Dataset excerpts
=== Begin Enclosure ===
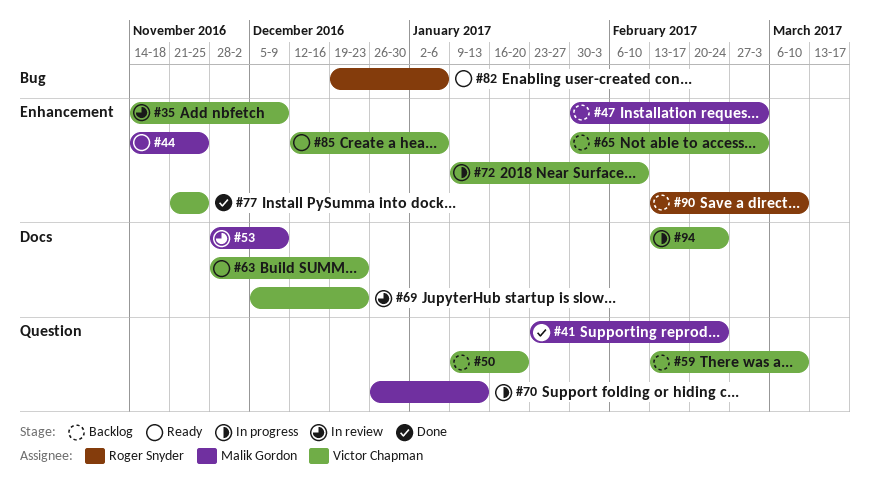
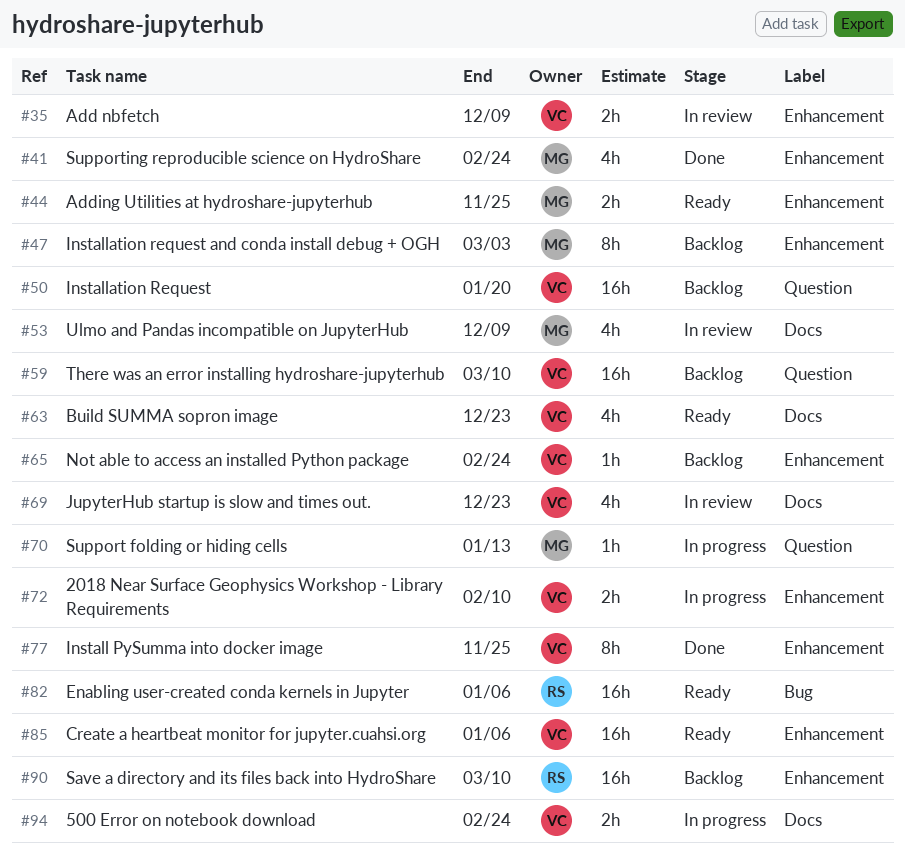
#41, label: Question -> Enhancement
#65, due: Mar 3 -> Feb 24

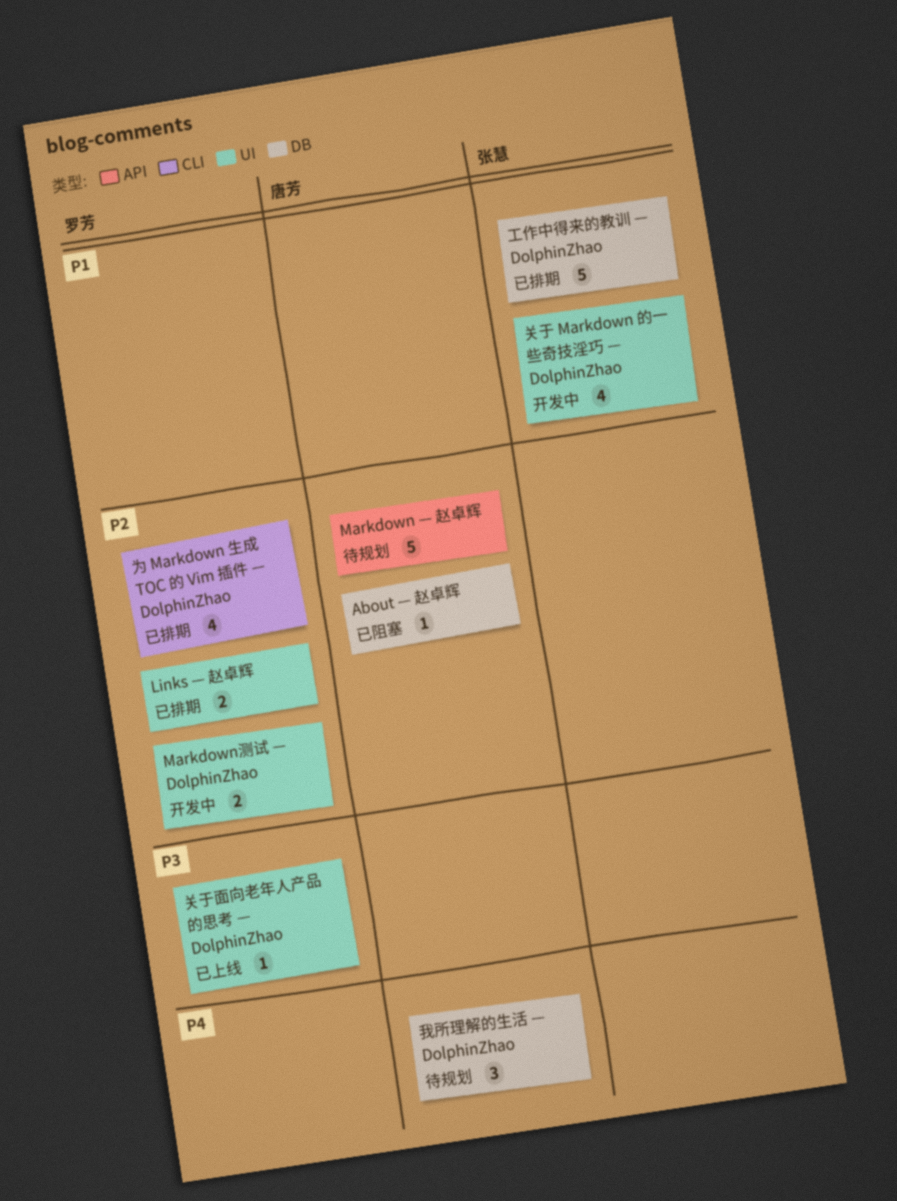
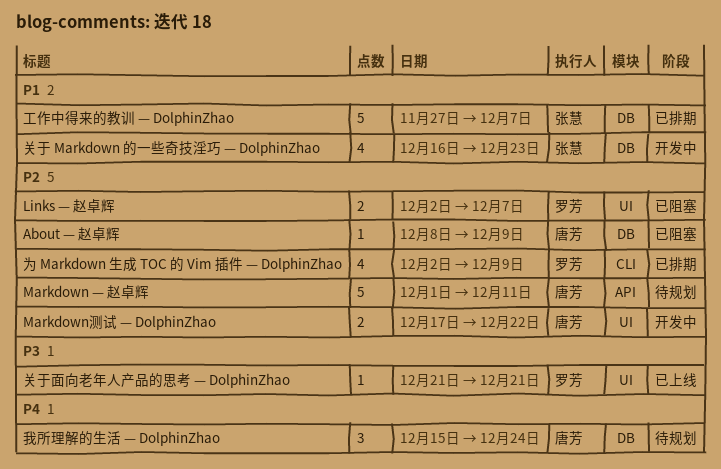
Links — 赵卓辉, status: 已排期 -> 已阻塞
Markdown测试 — DolphinZhao, owner: 罗芳 -> 唐芳
关于 Markdown 的一些奇技淫巧 — DolphinZhao, label: UI -> DB

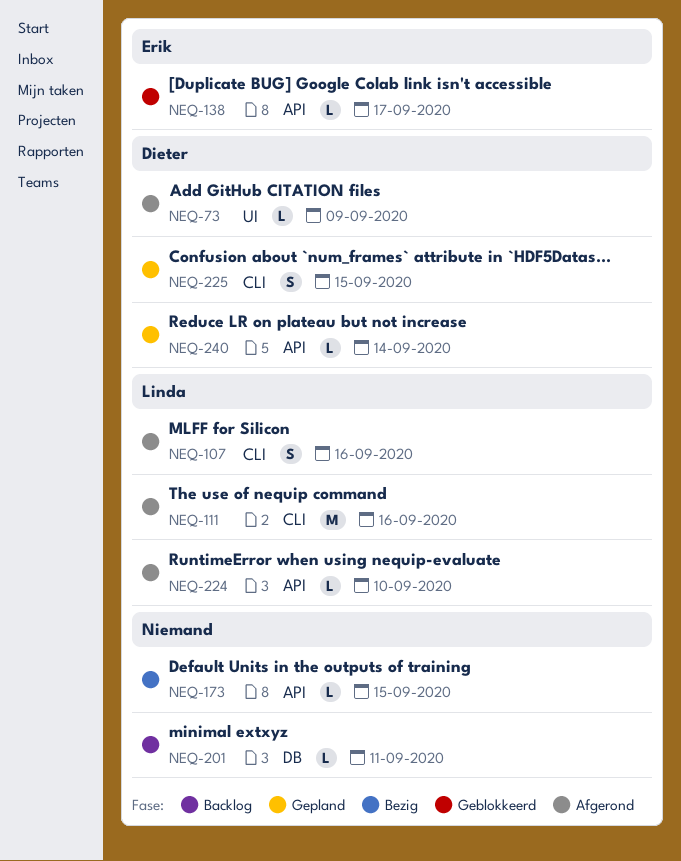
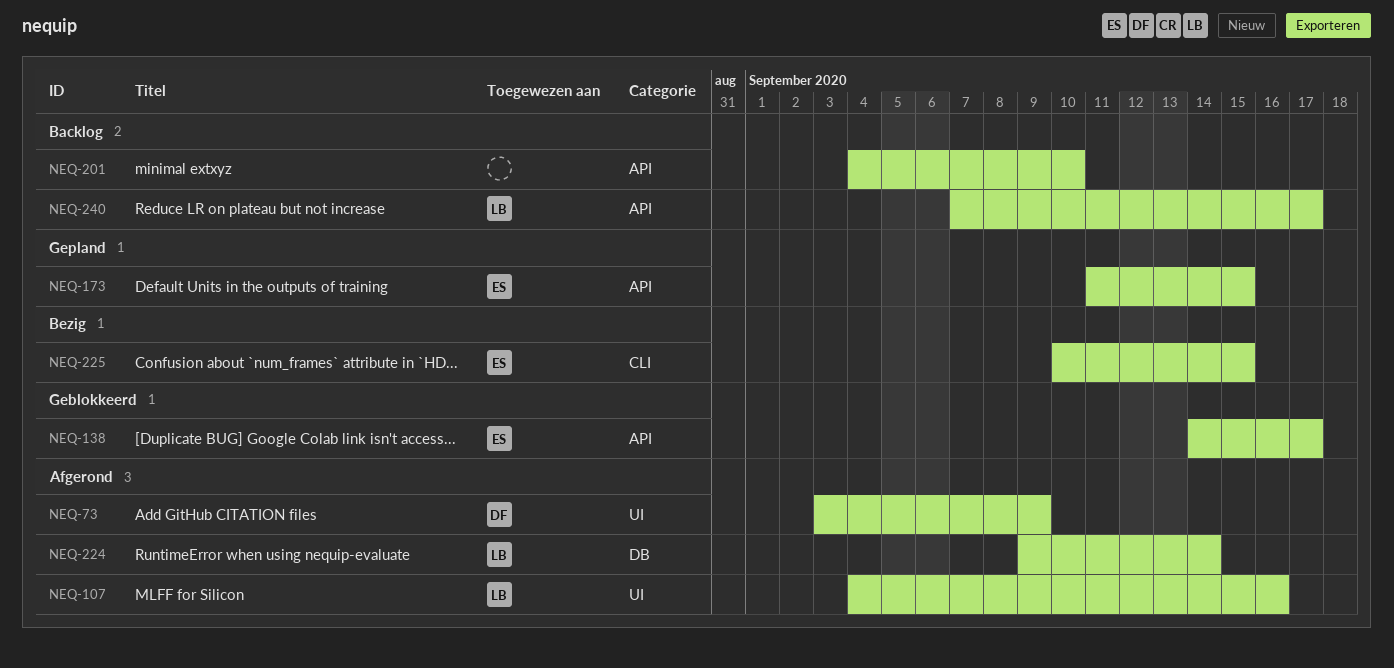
NEQ-107, label: CLI -> UI
NEQ-111: present -> none
NEQ-173, status: Bezig -> Gepland
NEQ-173, owner: none -> Erik
NEQ-201, label: DB -> API
NEQ-201, due: Sep 11 -> Sep 10
NEQ-224, label: API -> DB
NEQ-224, due: Sep 10 -> Sep 14
NEQ-225, status: Gepland -> Bezig
NEQ-225, owner: Dieter -> Erik
NEQ-240, status: Gepland -> Backlog
NEQ-240, owner: Dieter -> Linda
NEQ-240, due: Sep 14 -> Sep 17

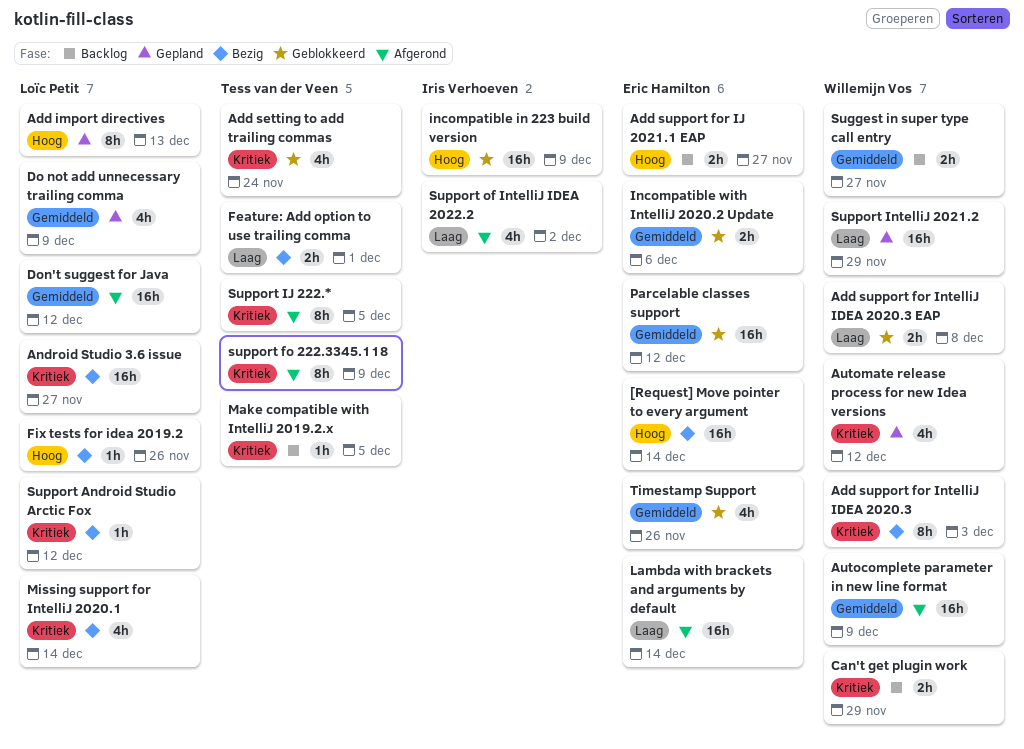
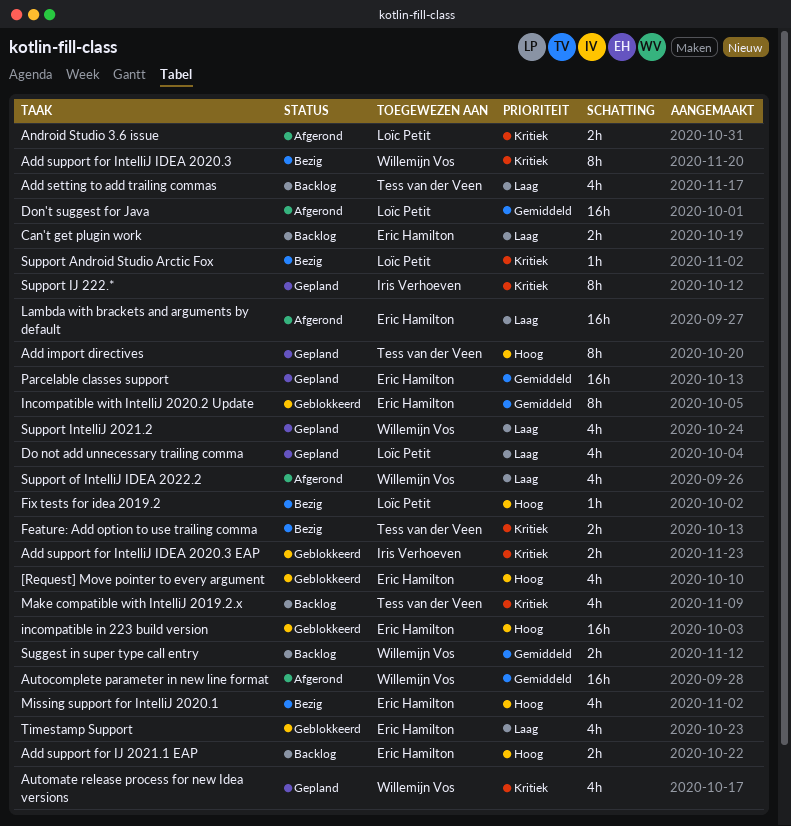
[Request] Move pointer to every argument, status: Bezig -> Geblokkeerd
[Request] Move pointer to every argument, estimate: 16h -> 4h
Add import directives, owner: Loïc Petit -> Tess van der Veen
Add setting to add trailing commas, status: Geblokkeerd -> Backlog
Add setting to add trailing commas, priority: Kritiek -> Laag
Add support for IntelliJ IDEA 2020.3 EAP, owner: Willemijn Vos -> Iris Verhoeven
Add support for IntelliJ IDEA 2020.3 EAP, priority: Laag -> Kritiek
Android Studio 3.6 issue, status: Bezig -> Afgerond
Android Studio 3.6 issue, estimate: 16h -> 2h
Can't get plugin work, owner: Willemijn Vos -> Eric Hamilton
Can't get plugin work, priority: Kritiek -> Laag
Do not add unnecessary trailing comma, priority: Gemiddeld -> Laag
Feature: Add option to use trailing comma, priority: Laag -> Kritiek
incompatible in 223 build version, owner: Iris Verhoeven -> Eric Hamilton
Incompatible with IntelliJ 2020.2 Update, estimate: 2h -> 8h
Make compatible with IntelliJ 2019.2.x, estimate: 1h -> 4h
Missing support for IntelliJ 2020.1, owner: Loïc Petit -> Eric Hamilton
Missing support for IntelliJ 2020.1, priority: Kritiek -> Hoog
Parcelable classes support, status: Geblokkeerd -> Gepland
support fo 222.3345.118: present -> none
Support IJ 222.*, status: Afgerond -> Gepland
Support IJ 222.*, owner: Tess van der Veen -> Iris Verhoeven
Support IntelliJ 2021.2, estimate: 16h -> 4h
Support of IntelliJ IDEA 2022.2, owner: Iris Verhoeven -> Willemijn Vos
Timestamp Support, priority: Gemiddeld -> Laag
=== End Enclosure ===
» **What to do**
Once the line with "NEQ-107, label: CLI -> UI" has been found above, output that line and every later line exactly, stopping after the line with "Do not add unnecessary", and omit the pictures.

» **Output**
NEQ-107, label: CLI -> UI
NEQ-111: present -> none
NEQ-173, status: Bezig -> Gepland
NEQ-173, owner: none -> Erik
NEQ-201, label: DB -> API
NEQ-201, due: Sep 11 -> Sep 10
NEQ-224, label: API -> DB
NEQ-224, due: Sep 10 -> Sep 14
NEQ-225, status: Gepland -> Bezig
NEQ-225, owner: Dieter -> Erik
NEQ-240, status: Gepland -> Backlog
NEQ-240, owner: Dieter -> Linda
NEQ-240, due: Sep 14 -> Sep 17

[Request] Move pointer to every argument, status: Bezig -> Geblokkeerd
[Request] Move pointer to every argument, estimate: 16h -> 4h
Add import directives, owner: Loïc Petit -> Tess van der Veen
Add setting to add trailing commas, status: Geblokkeerd -> Backlog
Add setting to add trailing commas, priority: Kritiek -> Laag
Add support for IntelliJ IDEA 2020.3 EAP, owner: Willemijn Vos -> Iris Verhoeven
Add support for IntelliJ IDEA 2020.3 EAP, priority: Laag -> Kritiek
Android Studio 3.6 issue, status: Bezig -> Afgerond
Android Studio 3.6 issue, estimate: 16h -> 2h
Can't get plugin work, owner: Willemijn Vos -> Eric Hamilton
Can't get plugin work, priority: Kritiek -> Laag
Do not add unnecessary trailing comma, priority: Gemiddeld -> Laag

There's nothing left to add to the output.